The Seven Principles of Universal Design: These long-standing features still apply to the ideal product, layout and home with living-in-place ideals and were underlying themes at the LivABLE Environment Conference.
- Equitable in Use: such as a 36-in. wide door, which is wide enough for a wheelchair but also wide enough to allow in extra light and ease of use
- Flexibility in Use: like an oven with a French door that can open from either direction
- Simple & Intuitive: This includes lights that are motion-enabled and do not require any outside exertion from the homeowner.
- Perceptible Information: Any words should be large and easy to read.
- Tolerance for Error: U-shaped handles on cabinets allow for people with dexterity issues to easily grab.
- Low Physical Effort: Lever handles are easier to turn than knobs.
- Size & Space for Approach and Use: A multi-level counter makes it easy to sit or stand, depending on the client’s needs at the time.
Roles of Technology for Living-in-Place: Technology was a big topic at the LivABLE Environment Conference, which emphasized how smart home products can increase safety and independence, while reducing social isolation. While many older adults are doubtful of their technological skills, studies show that they are interested in technology that encourages or enhances transportation, communication and entertainment.
Smart Home Devices for the Elderly: Once installed, smart home devices can make life easier for the oldest in the population while allowing them to continue living independently. Smart speakers allow for hands free communication, so a homeowner could easily order food, ask questions, call a family member and more. Smart outlets can be programmed to automatically turn lights on and off, making an otherwise challenging task easier for the those finding difficulty in grasping switches. The ideal smart home product should have large fonts, little to no glare, an obvious on/off mechanism, a good tolerance for error, excellent tech support and should be intuitive.
Air Quality is More than Cleanliness: With the rise of Covid-19, many homeowners sprang into action to create a cleaner home. Brands caught on quickly and started using words like “antimicrobial” and “clean” to describe their products. However there is much more to a clean home than using disinfectants continuously or buying materials that claim to inhibit bacterial growth, as discussed by talks at the LivABLE Environment Conference. Volatile organic compounds (VOCs) are the largest contributor to poor indoor air quality in a home. Designers should look for eco-friendly products that have minimal off-gassing and should encourage excellent ventilation throughout the home. If you are installing a gas appliance, stress always using the ventilation fan while cooking and to cook at a lower heat, as the high heat can release more VOCs from surrounding materials. Also consider giving your client a parting gift of healthy, natural cleaning supplies that get the job done without impairing their indoor air.
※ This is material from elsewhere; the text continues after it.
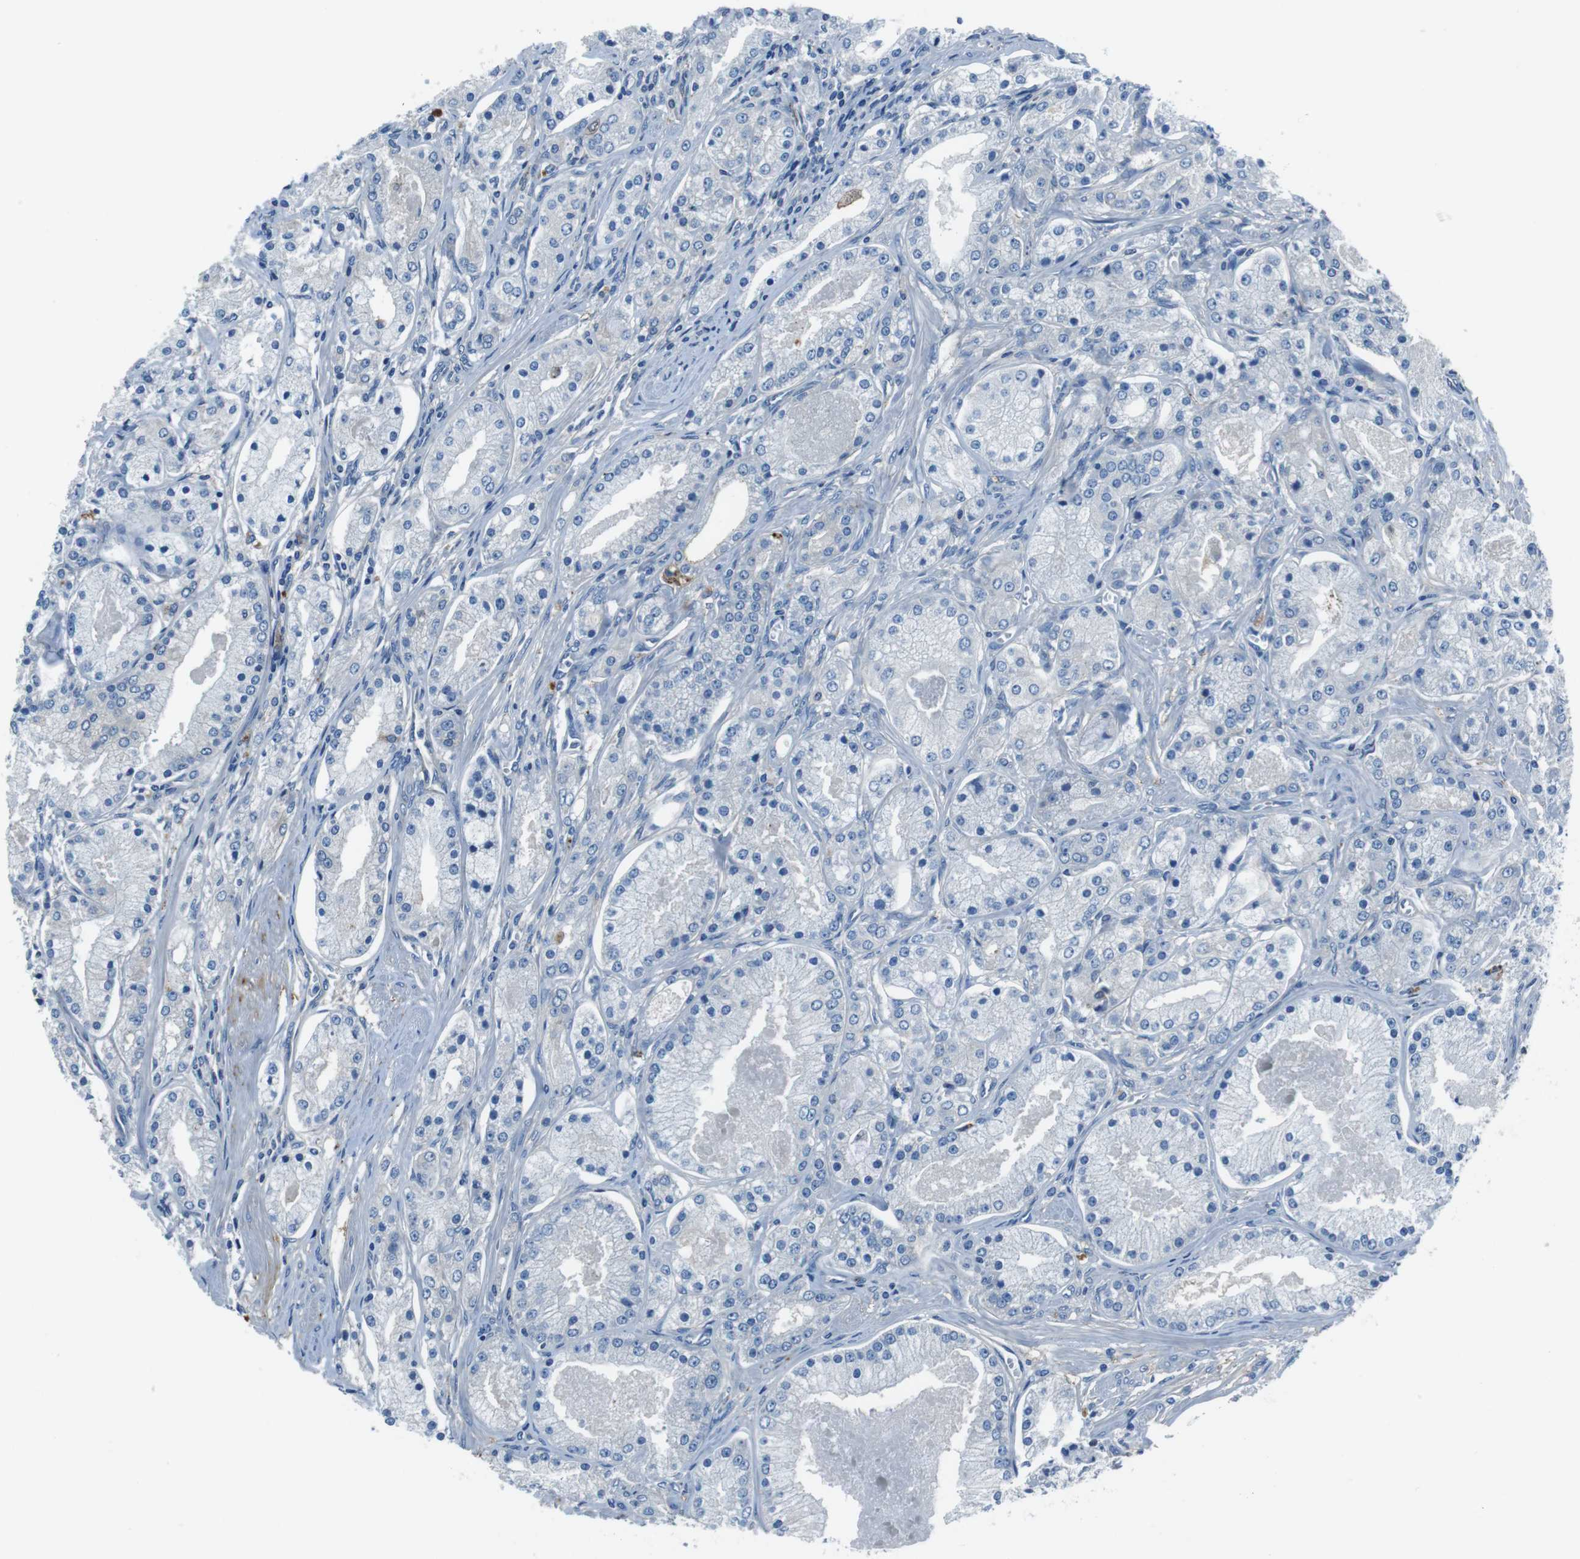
{"staining": {"intensity": "negative", "quantity": "none", "location": "none"}, "tissue": "prostate cancer", "cell_type": "Tumor cells", "image_type": "cancer", "snomed": [{"axis": "morphology", "description": "Adenocarcinoma, High grade"}, {"axis": "topography", "description": "Prostate"}], "caption": "Adenocarcinoma (high-grade) (prostate) was stained to show a protein in brown. There is no significant staining in tumor cells.", "gene": "TULP3", "patient": {"sex": "male", "age": 66}}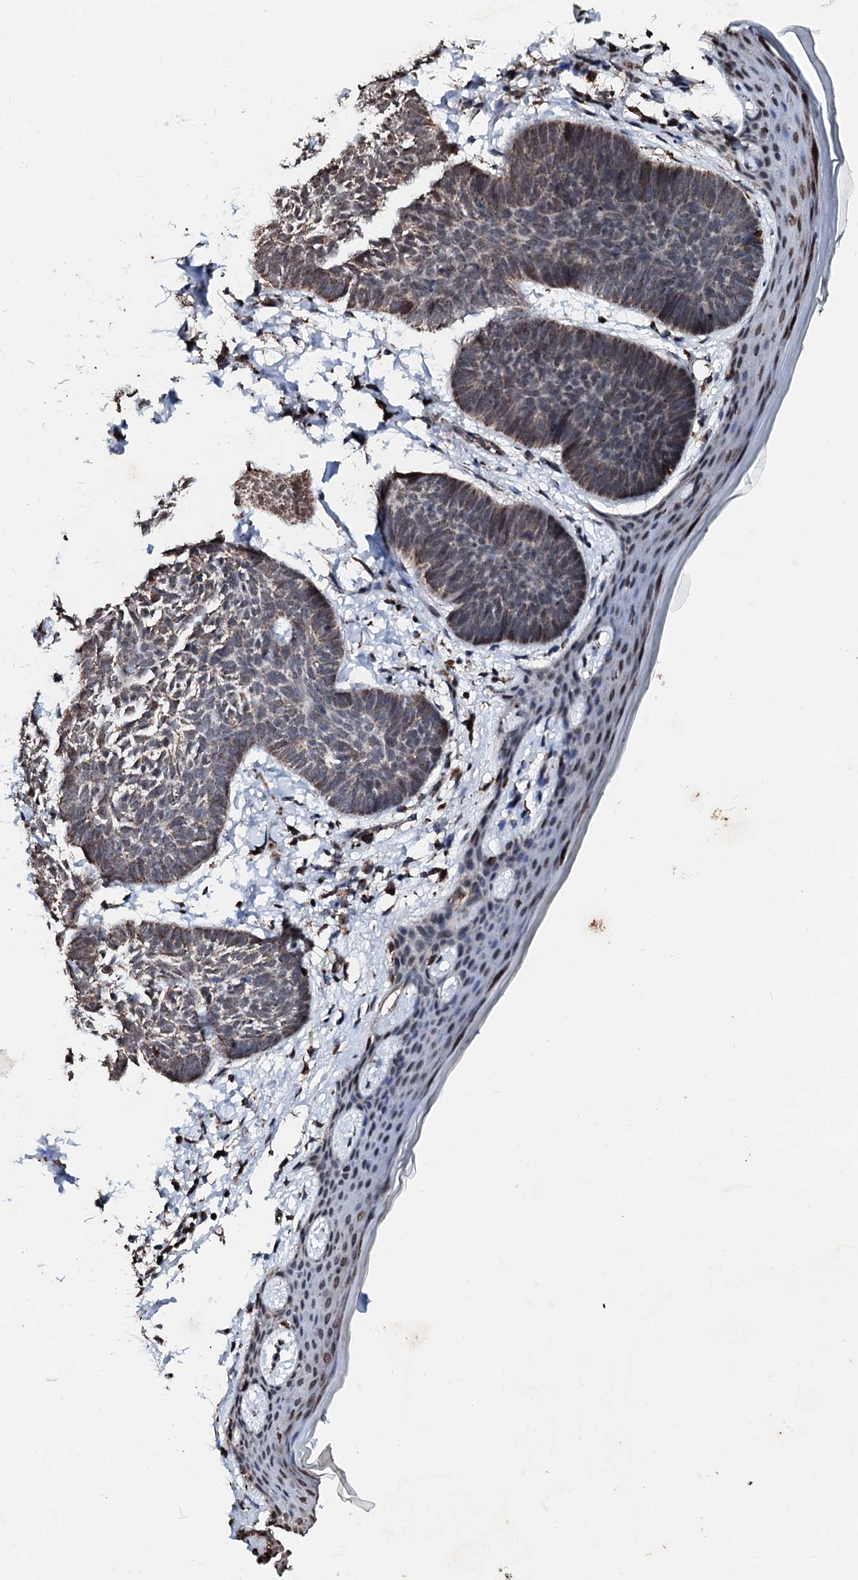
{"staining": {"intensity": "weak", "quantity": "<25%", "location": "cytoplasmic/membranous"}, "tissue": "skin cancer", "cell_type": "Tumor cells", "image_type": "cancer", "snomed": [{"axis": "morphology", "description": "Normal tissue, NOS"}, {"axis": "morphology", "description": "Basal cell carcinoma"}, {"axis": "topography", "description": "Skin"}], "caption": "Immunohistochemistry (IHC) image of human skin basal cell carcinoma stained for a protein (brown), which shows no staining in tumor cells.", "gene": "SECISBP2L", "patient": {"sex": "male", "age": 50}}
Feeling Good Indoors: Think about how warm or cold a client will feel in their home and what their preference is in each room. Choosing materials that can encourage thermal heat in a bathroom or a soft cool in a busy kitchen can help make them feel more comfortable as they go about their day.
Finding Beauty: Good living-in-place or universal design is inherently good design. A home that feels welcoming to all, is comfortable for everyone and encourages healthy habits is a well-designed, living-in-place home. A design that appeals to the client’s senses visually should not be undervalued. Beauty and personality in one’s home positively affects mood and ultimately can help a homeowner live a healthier and happier life.